Miguel estuda em uma escola com alguma diversidade e eu, prontamente, fui lá dizer que, sim, era bastante insensível propor essa atividade para crianças tão pequenas. A hora de dizer que ela não tem foto pequenininha porque foi adotada não é simples e cada família precisa decidir sem pressão escolar quando pisar nesse território. Passou a treta e só depois eu me dei conta de que eu tinha também uma história para contar pro meu filho mais velho.
Eu sou filha adotiva do meu pai.

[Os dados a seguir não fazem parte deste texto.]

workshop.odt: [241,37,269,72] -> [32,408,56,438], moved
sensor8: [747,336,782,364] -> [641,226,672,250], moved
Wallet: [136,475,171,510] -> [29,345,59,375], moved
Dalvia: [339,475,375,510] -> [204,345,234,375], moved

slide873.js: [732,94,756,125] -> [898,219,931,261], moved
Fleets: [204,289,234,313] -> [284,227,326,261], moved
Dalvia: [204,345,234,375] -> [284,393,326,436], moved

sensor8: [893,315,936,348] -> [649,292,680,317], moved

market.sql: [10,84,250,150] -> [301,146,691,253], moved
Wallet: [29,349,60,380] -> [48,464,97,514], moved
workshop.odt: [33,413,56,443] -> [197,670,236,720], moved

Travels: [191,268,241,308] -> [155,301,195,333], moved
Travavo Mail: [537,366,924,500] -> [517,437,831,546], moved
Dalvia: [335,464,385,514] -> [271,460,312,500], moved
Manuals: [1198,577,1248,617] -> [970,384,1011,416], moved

Ainda bebê, eu fui abandonada pelo meu pai biológico —que nunca vi, nunca conheci e só sei pela minha mãe e pela violência do abandono o quanto ele era um homem desprezível. Era. Do verbo morreu e digo com alívio porque eu jamais escreveria esse texto aqui se houvesse qualquer chance desse fantasma reaparecer. Fui avisada por algum comunicado extrajudicial que o homem tinha morrido e eu precisava garantir que não era mais filha dele. Fui adotada formalmente pelo segundo marido da minha mãe e eu me sinto tão filha do meu pai que, com muita frequência, esqueço esse lado tão brasileiro, infelizmente, da minha biografia.

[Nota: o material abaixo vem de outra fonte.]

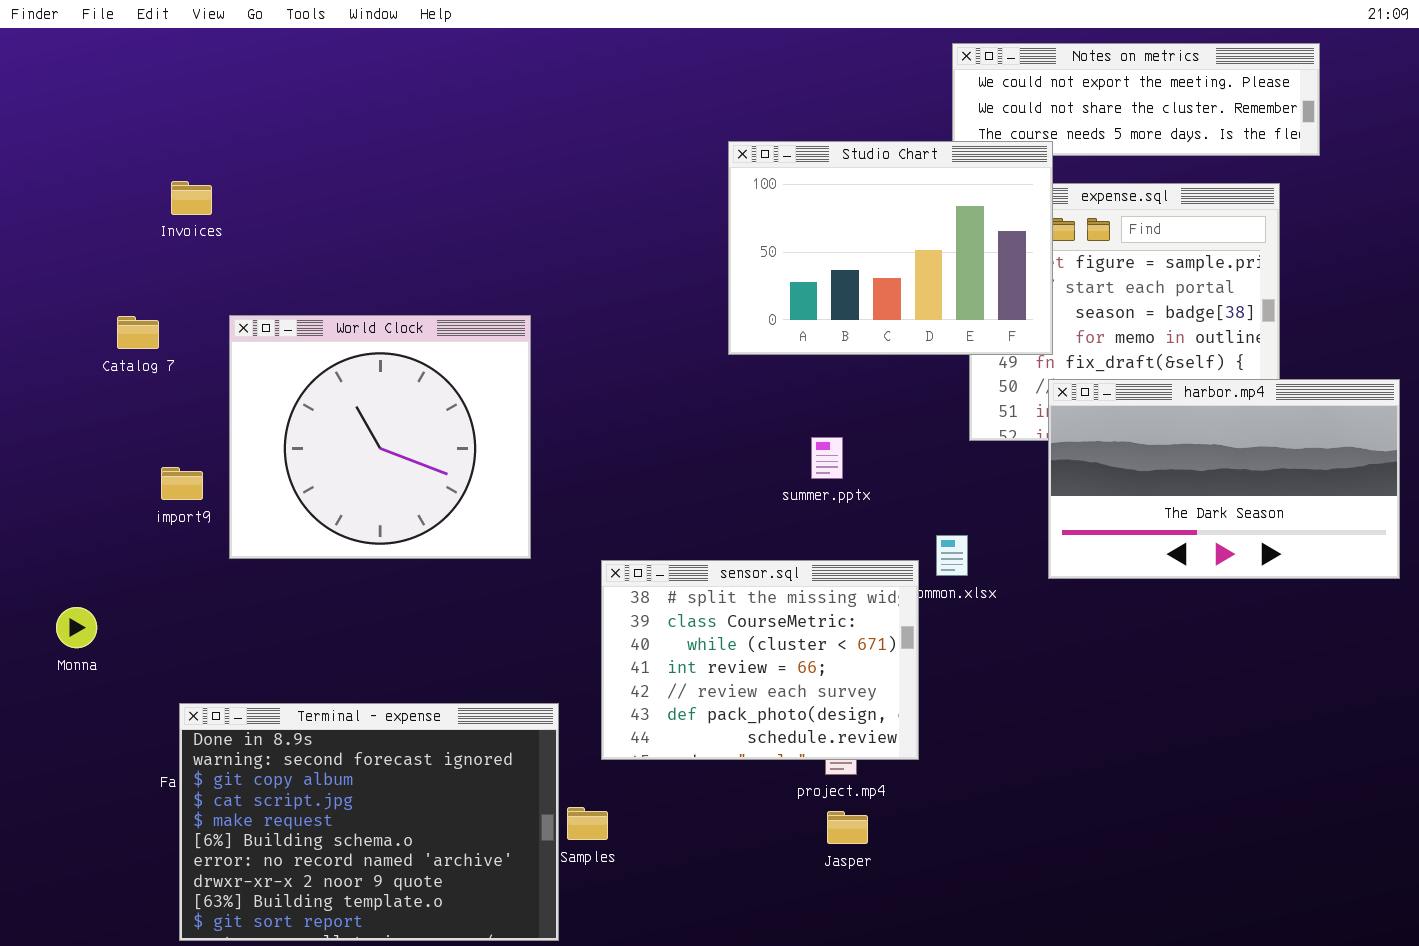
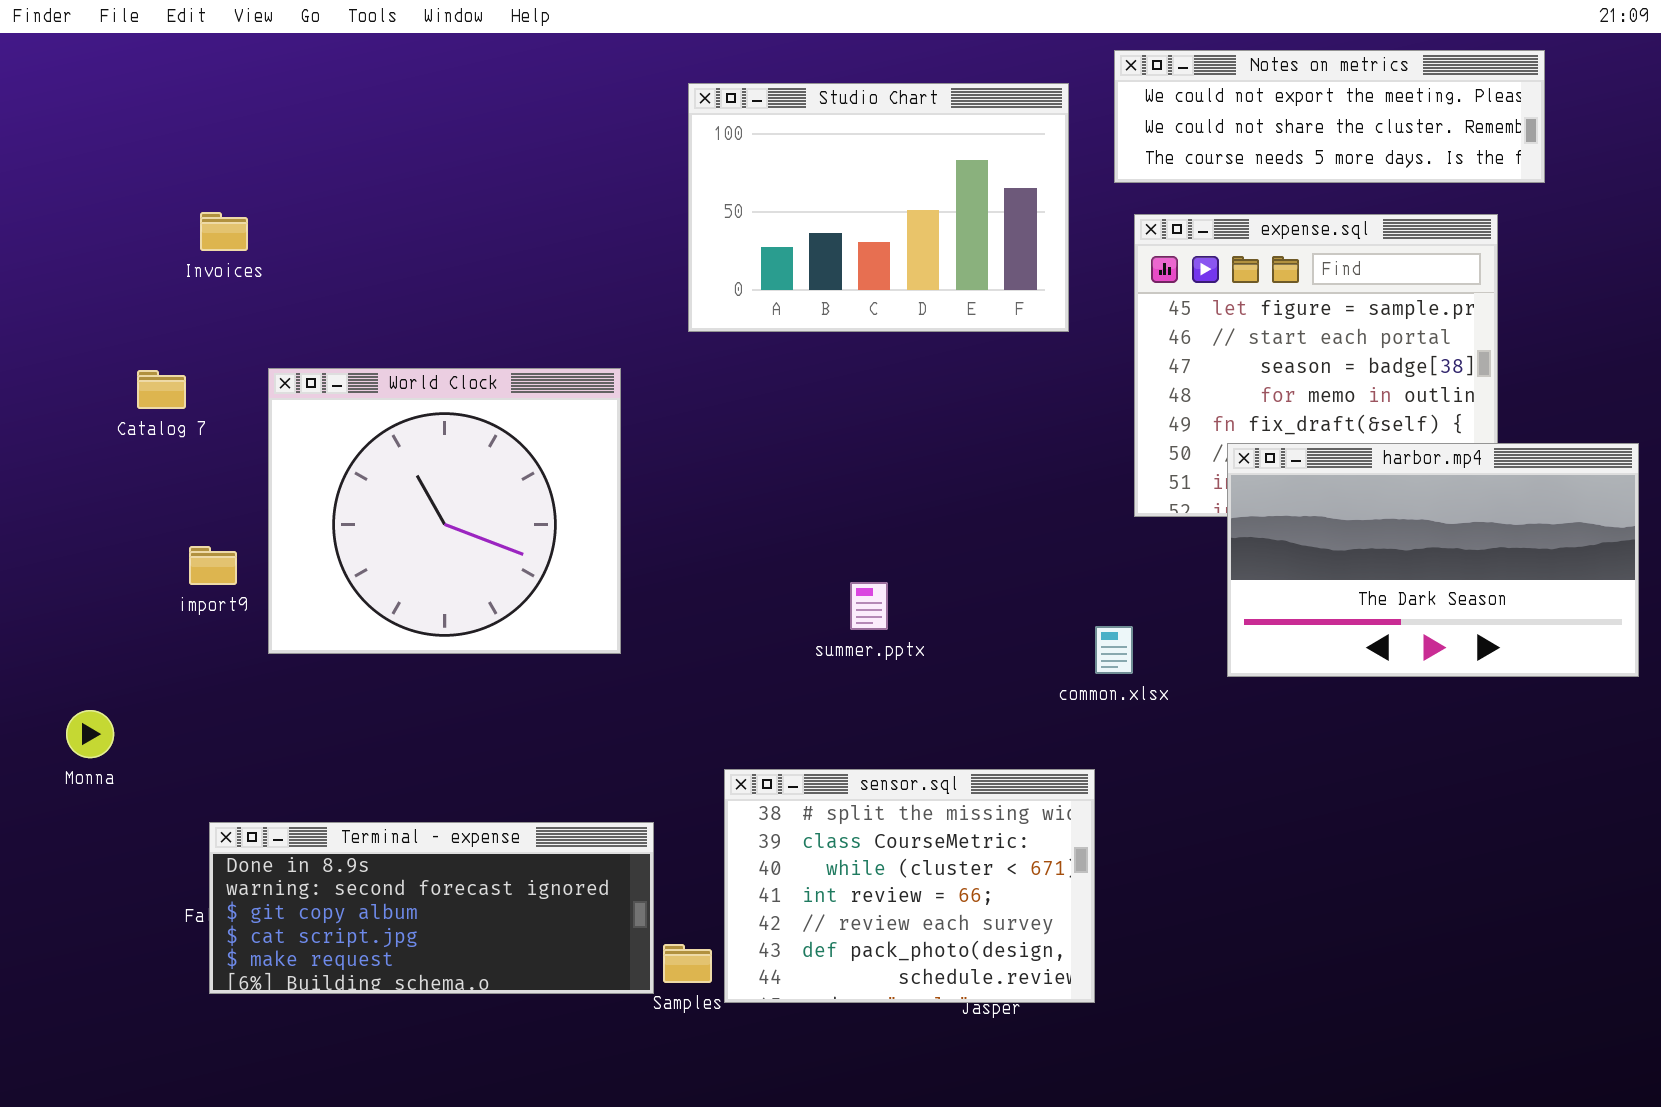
Studio Chart: [728,141,1053,355] -> [688,83,1069,332], moved
summer.pptx: [811,437,843,479] -> [850,582,888,630], moved
sensor.sql: [601,560,919,760] -> [724,769,1095,1003], moved
Terminal - expense: [179,703,559,941] -> [209,822,654,994], resized

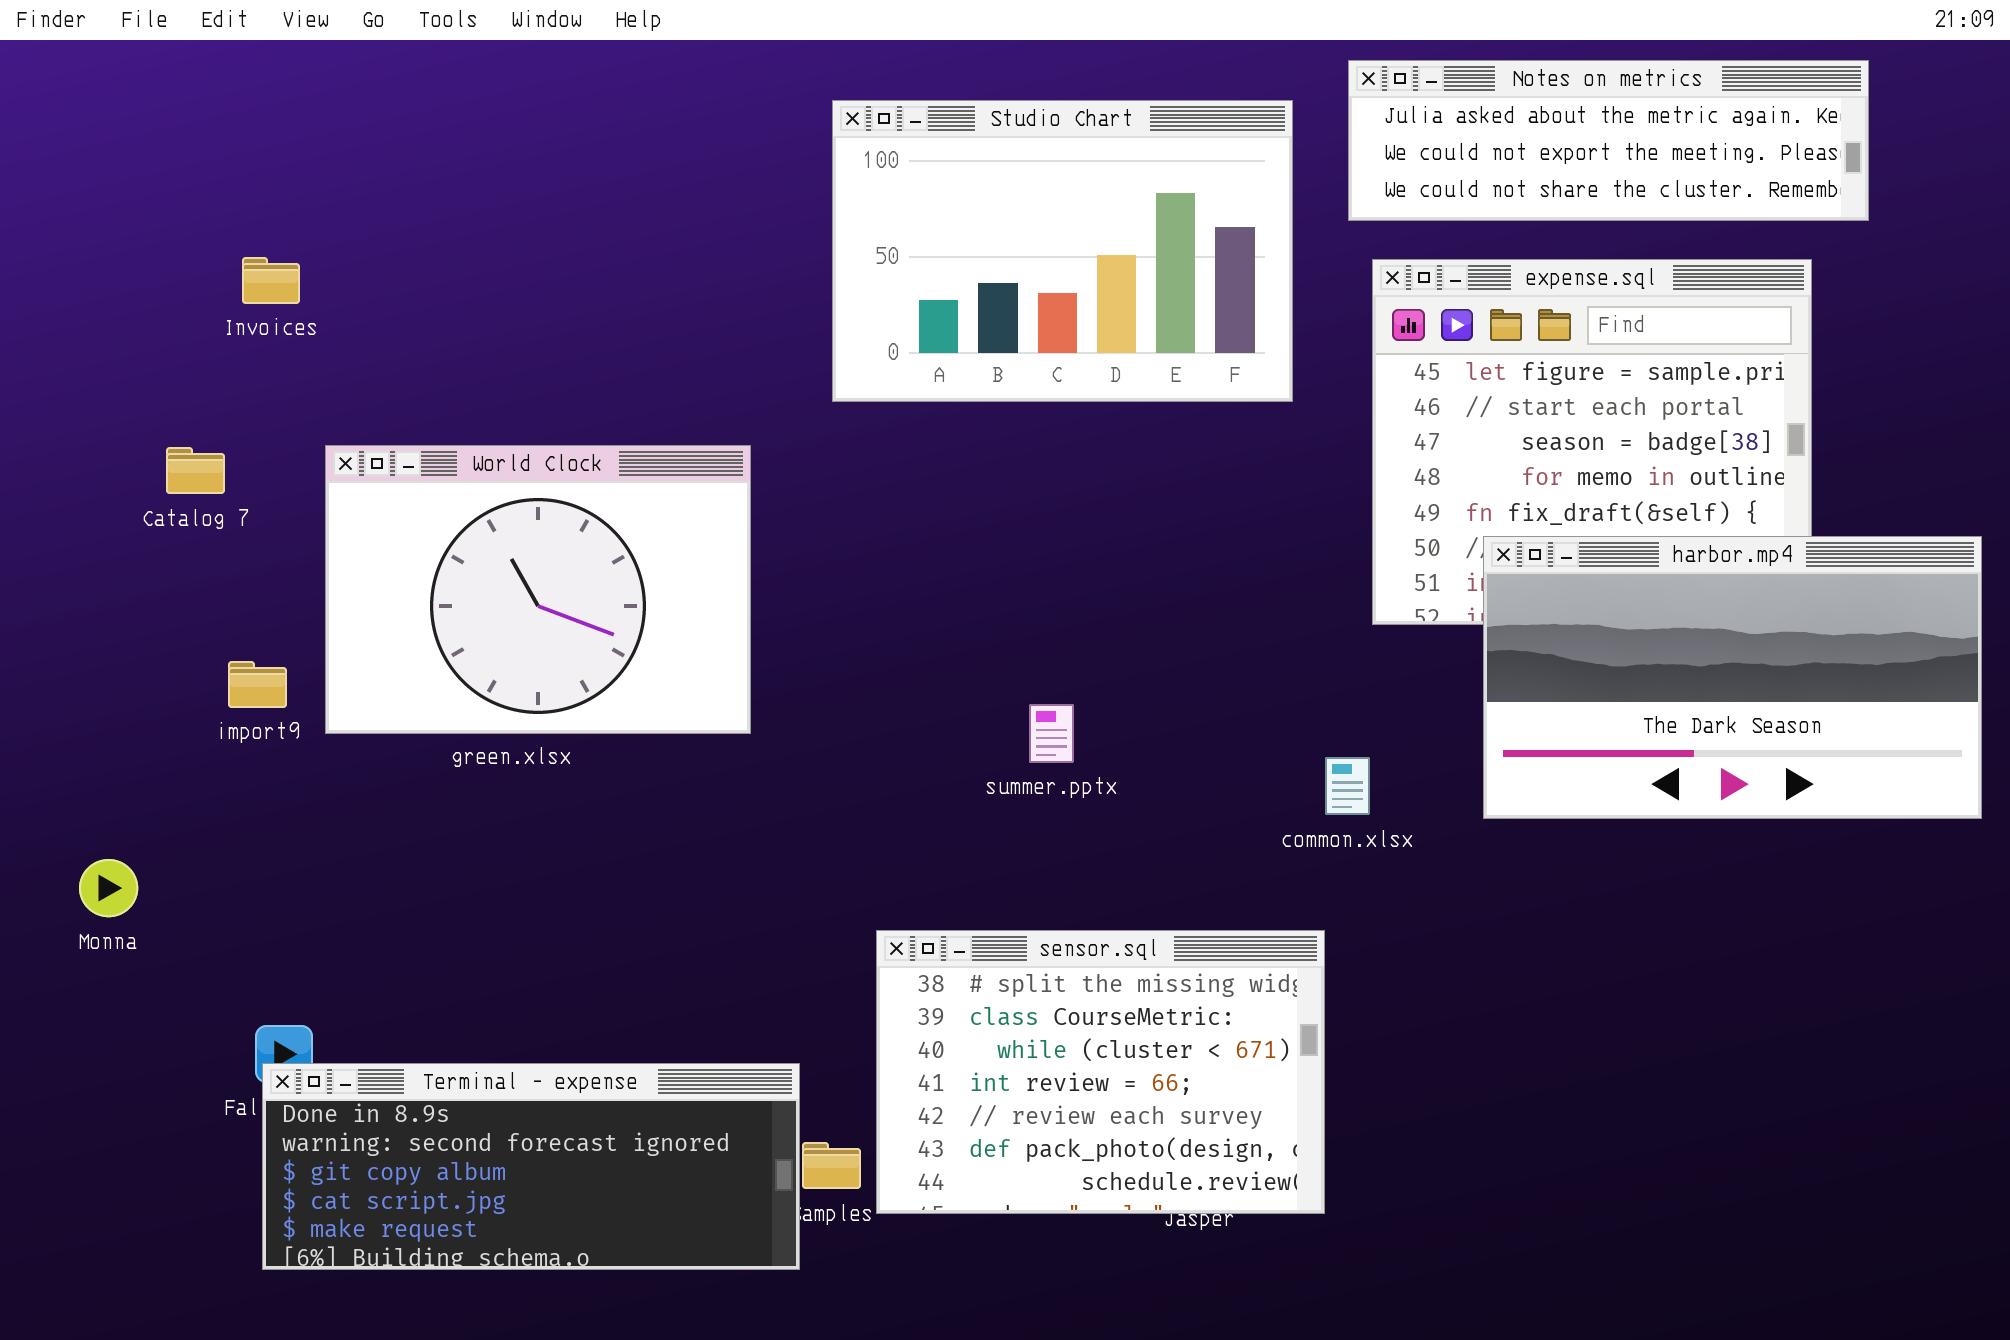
Notes on metrics: [1114,50,1545,183] -> [1348,60,1869,221], scrolled up 1 row
World Clock: [268,368,621,654] -> [325,445,751,734], resized
Terminal - expense: [209,822,654,994] -> [262,1063,800,1270], moved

Tomando banho dia desses, Miguel veio me chamar para pedir qualquer coisa quando eu disse: "Filho, senta aí que eu preciso te falar uma coisa". Eu tenho muitas qualidades, mas timing não é uma delas. Miguel me olhou achando que tinha feito algo de errado e, enquanto eu tirava o xampu do cabelo e espirrava água no banheiro inteiro com a porta do box aberta, eu contei de uma vez só: "O vovô não é o meu pai biológico, meu pai biológico me abandonou quando era bebê, minha mãe se casou com o meu pai de verdade eu já tinha 7 anos". E ele me olhou com um alívio enorme e disse: o que é biológico? Expliquei. Ele respondeu: "Ah entendi, tipo a Marina não é filha da barriga da minha tia?". Tipo, mas expliquei melhor porque eu era filha da barriga da minha mãe —que pra piorar a novela mexicana, já morreu e Miguel nunca conheceu. Ele se abalou zero, não deu a menor confiança, o vovô dele segue sendo o vovô Narley. Se bobear ele já esqueceu e eu vou ter que retomar esse assunto daqui uns anos.

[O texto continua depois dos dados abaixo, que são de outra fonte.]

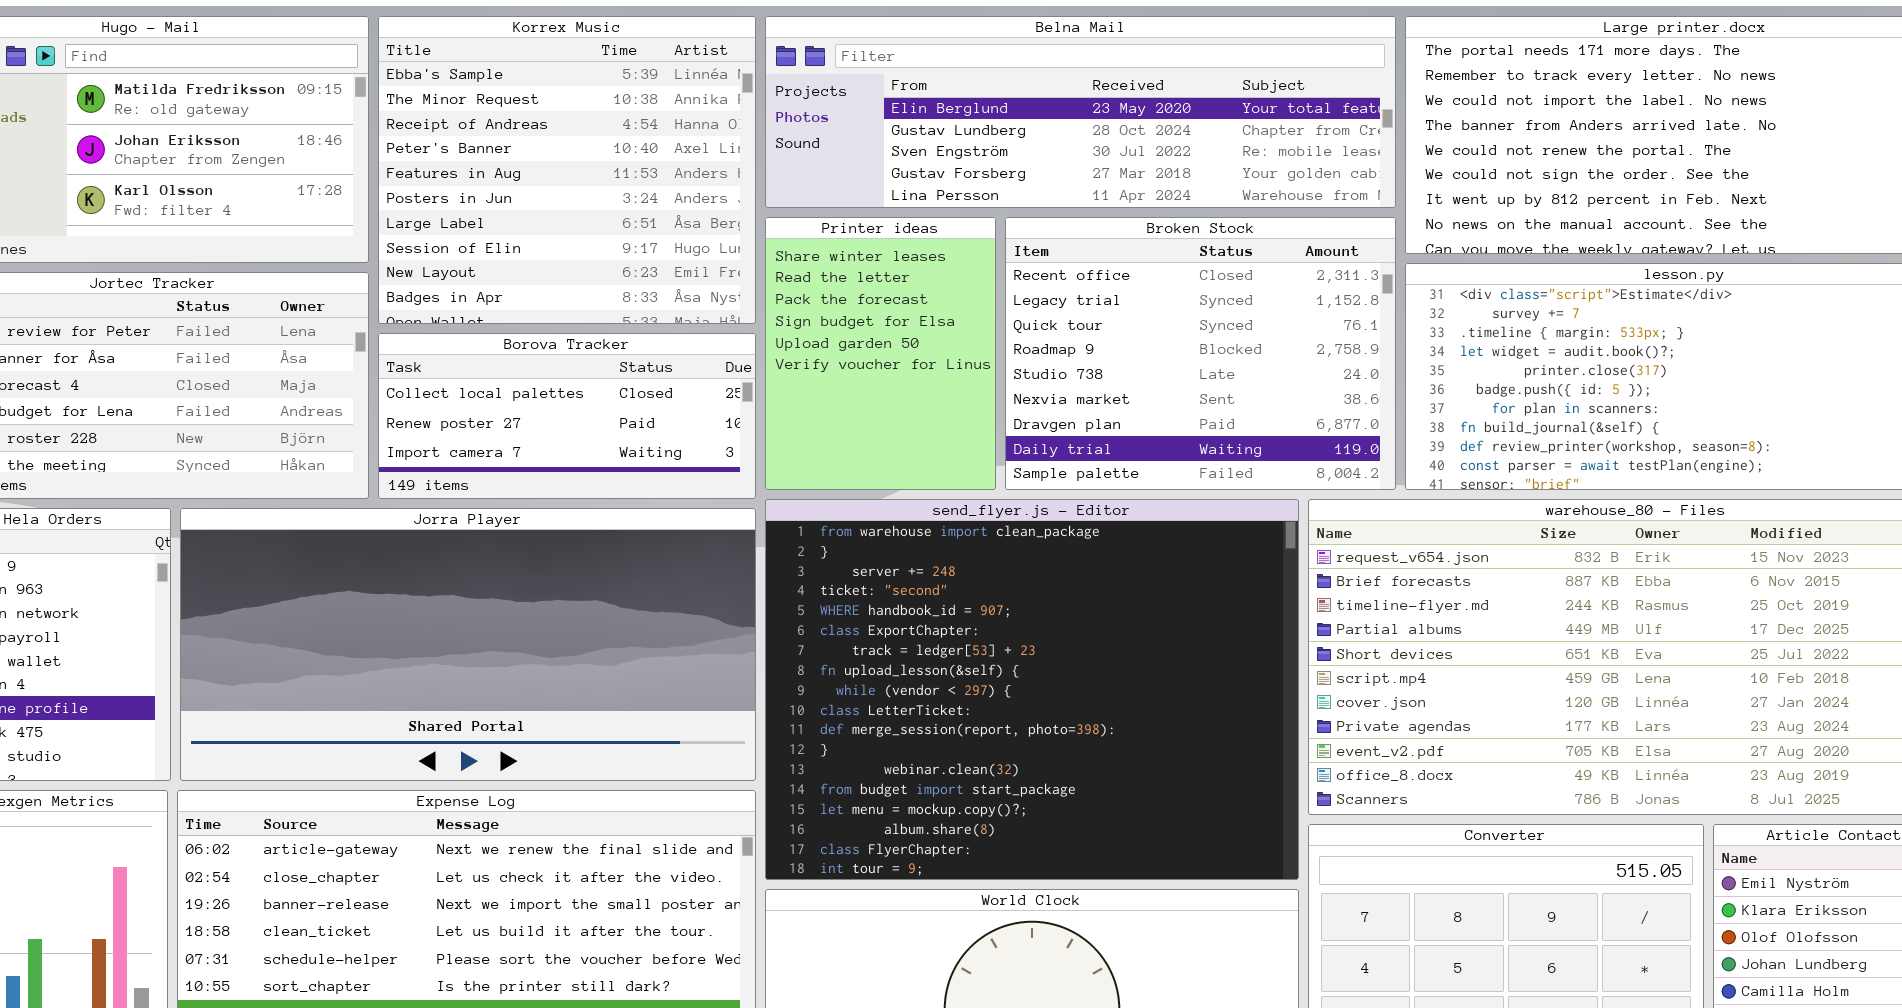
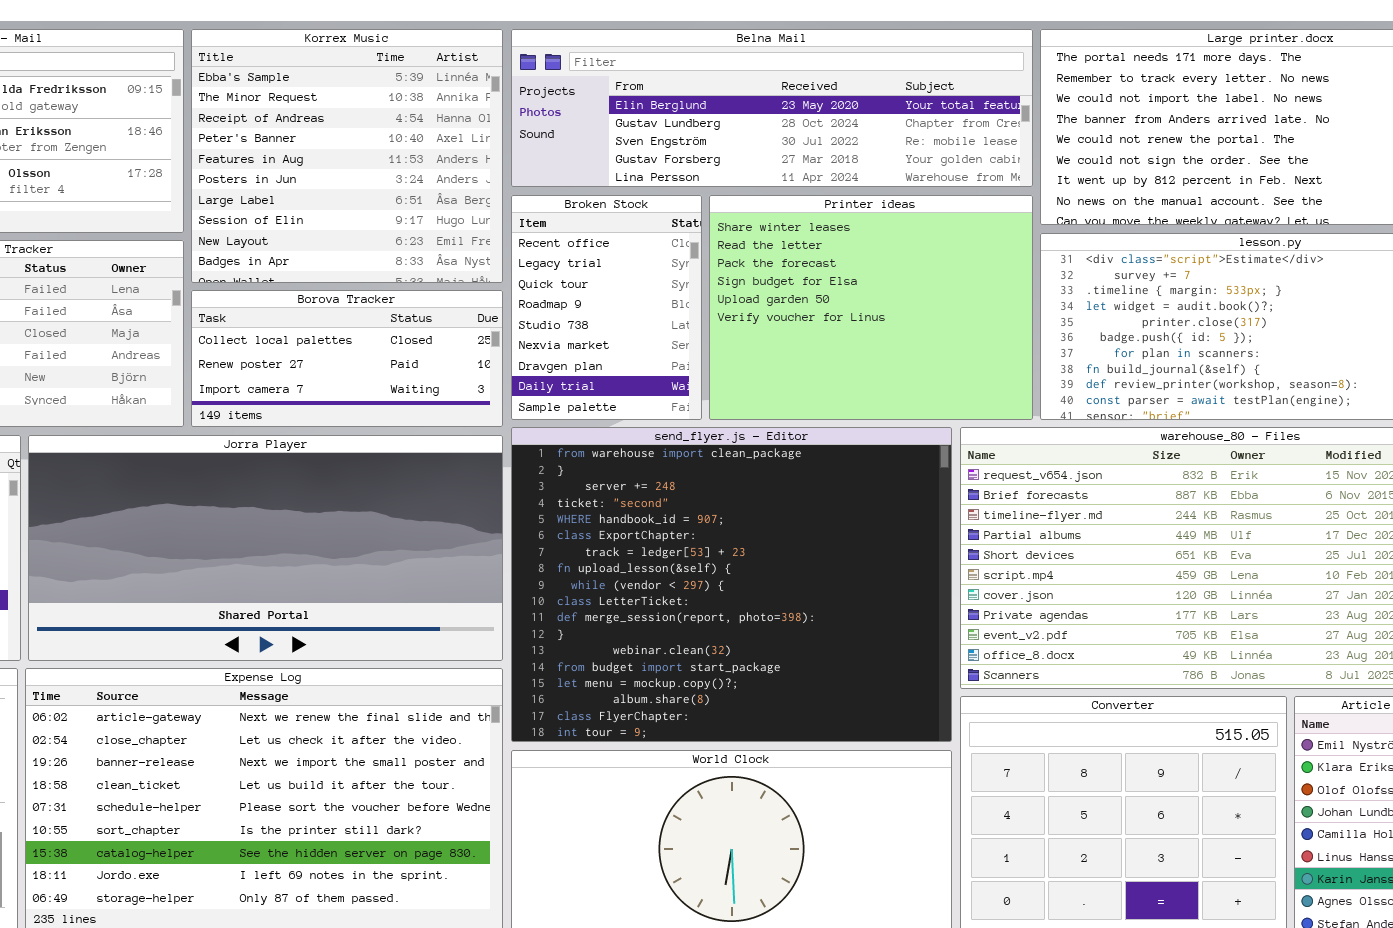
Printer ideas: [765,217,996,490] -> [709,195,1033,420], moved, resized
Broken Stock: [1005,217,1396,490] -> [511,195,702,420], moved, resized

Mas eu to com isso na cabeça (e por isso virou tema da coluna) porque essa semana eu vou mudar de nome. Sim, não bastasse um pai ausente, ele deixou de presente o seu primeiro nome. Eu me chamo Carla Thais. Eu deveria me chamar só Thais, que era como minha mãe queria que eu tivesse sido registrada e como sou chamada desde sempre e pra sempre. Carlos era o nome do meu espermatozoide.
Há anos eu quero tirar esse Carla do nome, Carla é uma marca que eu tenho que carregar 24 horas por dia, 7 dias por semana. Sou lembrada todo dia e o dia inteiro desse pesadelo. Passei 38 anos tendo que explicar porque me chamo Carla Thais, mas só respondo por Thais. E agora, finalmente, eu posso mudar de nome. Alguma lei aí mudou e eu to vivendo esse processo. Engraçado que quando contei pros amigos as reações foram "mas tem que ir na numeróloga primeiro, vai que tirar o Carla não funciona?" ou ainda "putz, mas o seu diploma não vai ter o seu novo nome". Gente, segura na minha mão: eu ca-guei pro diploma, quem em 2022 é formada em cinema, trabalha com moda e usa diploma? E eu não acredito em numerologia, mas acredito que não tem nada de bom em carregar essa história no nome.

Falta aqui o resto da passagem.